A l’époque du blocus continental, les douaniers contribuaient à défendre une certaine vision de la sécurité économique de la France lors des conflits entre l’Empire et le Royaume Unis.  Ils représentaient près de 20% des agents publics à cette époque et agissaient dans un contexte de guerre économique. Le temps passant, cette logique de combat économique sera diluée dans le nombre augmentant d’agents.

De nos jours, dans l’administration, les agents intéressés à la Guerre économique, hors les services dédiés, se sont auto missionnés sans directive hiérarchique et dans un cadre peu formalisé. Comment faire pour changer cette réalité et cet état d’esprit ? Comment transformer un écosystème inerte en système propice à la menée d’une guerre économique ? Comment faudrait-il faire ? Francis Massé, dans le domaine du transport aérien a créé une méthode et un concept. Il est un pionnier dans l’expérimentation du changement de culture, d’état d’esprit et de pratiques dans un écosystème afin de le rendre plus efficace et innovant. Cette méthode, la logotique, peut-elle être utilisée dans une logique de transformation des acteurs économiques publics et privés afin de développer une culture commune et collective de guerre économique ?


Biographie.

Francis Massé est un ancien haut fonctionnaire. Il a passé l’essentiel de sa carrière au service de l’Etat et en particulier à la DGAC (Direction Générale de l’Aviation Civile). Il a fait un passage à RFI (Radio France Internationale) dont il a été directeur général délégué.  Une autre partie de sa carrière concerne les activités maritimes. Membre de plusieurs cabinets ministériels, il a été la cheville ouvrière de la réforme portuaire des années 1990. En parallèle, il a rédigé de nombreux essais traitant de la réforme de l’Etat, du management public. Son dernier ouvrage traite de « logotique » qui est un concept qui lui est propre et qui concerne la réforme d’écosystèmes professionnels ou économiques par la formation. Il est le cofondateur du Cercle de la réforme de l’état avec Yves Cannac.
--- --- ---
Votre consigne:
Rédigez la suite de l'extrait consacré à la guerre économique et à Francis Massé, en reprenant après sa dernière phrase. Les données n'ont aucun lien avec l'extrait.

Données présentées:
--- --- ---
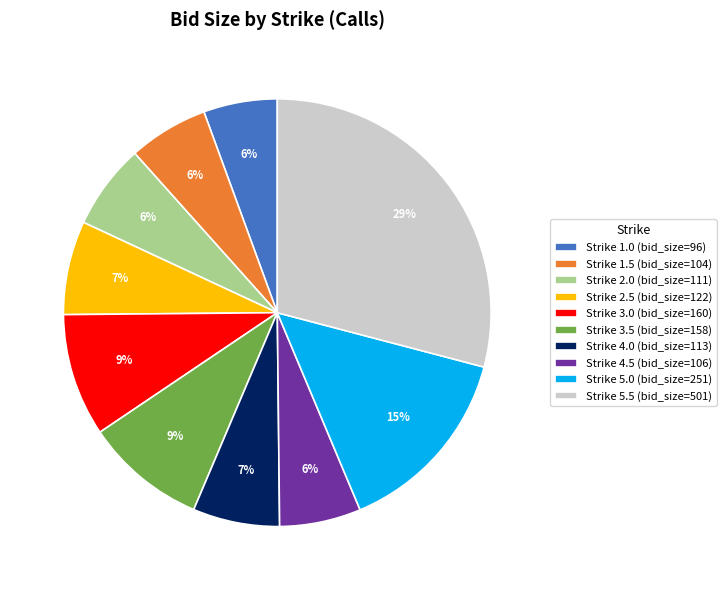

The Strike 2.5 (bid_size=122) slice represents 1% of the pie. True or false?

False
--- --- ---
Réponse à la consigne:
Arnaud de Morgny : Pourquoi avez-vous écrit un ouvrage intitulé « la logotique » ?

Francis Massé : La logotique est un concept qui m’est propre et qui est la traduction d’une expérience empirique que j’ai portée dans la création de l’université du transport aérien (UTA) avec l’ENAC.

En un mot le sujet traite des moyens de transformation, d’évolution d’un écosystème, d’un secteur d’activité.

Ce livre est à la fois un livre de réflexion et à la fois un vecteur de communication, un témoignage d’une action particulière que j’ai faite qui pourrait être transposée dans d’autres écosystèmes, en actionnant un nouveau de formation professionnelle privilégiant la filière plutôt que la branche professionnelle. Ceci en coopération entre le public et le privé, pour faire évoluer l’écosystème administratif et en même temps tous les écosystèmes, toutes les filières économiques et professionnelles.

La compétitivité d’un pays c’est à la fois son économie, son industrie et ses services publics. Pour réformer l’Etat, cela passe par une mise en relation de l’Etat, écosystème par écosystème (activité par activité), avec son extérieur.

Donc c’est à la fois un partenariat entre secteur public et secteur privé, en l’occurrence avec UTA entre l’État représenté notamment par la Direction Générale à l’Aviation Civile et tout l’écosystème industriel, financier, économique, du transport aérien et de la construction aéronautique. C’est aussi une manière de faire comprendre à l’Etat qu’il est au service de cet écosystème et de contribuer à rendre plus cohésif et cohérent cet écosystème.

AM : Afin de faciliter la compréhension de votre concept, je vous propose que nous prenions des cas concrets. Ainsi c’est à partir de la mise en place de l’université du transport aérien que vous avez théorisé le concept de la logotique ?

 Pourriez-vous nous préciser le contexte de ce projet ? Pourquoi avoir pris l’initiative de réfléchir et de proposer une structure nouvelle pour faire de la formation professionnelle dans ce secteur ?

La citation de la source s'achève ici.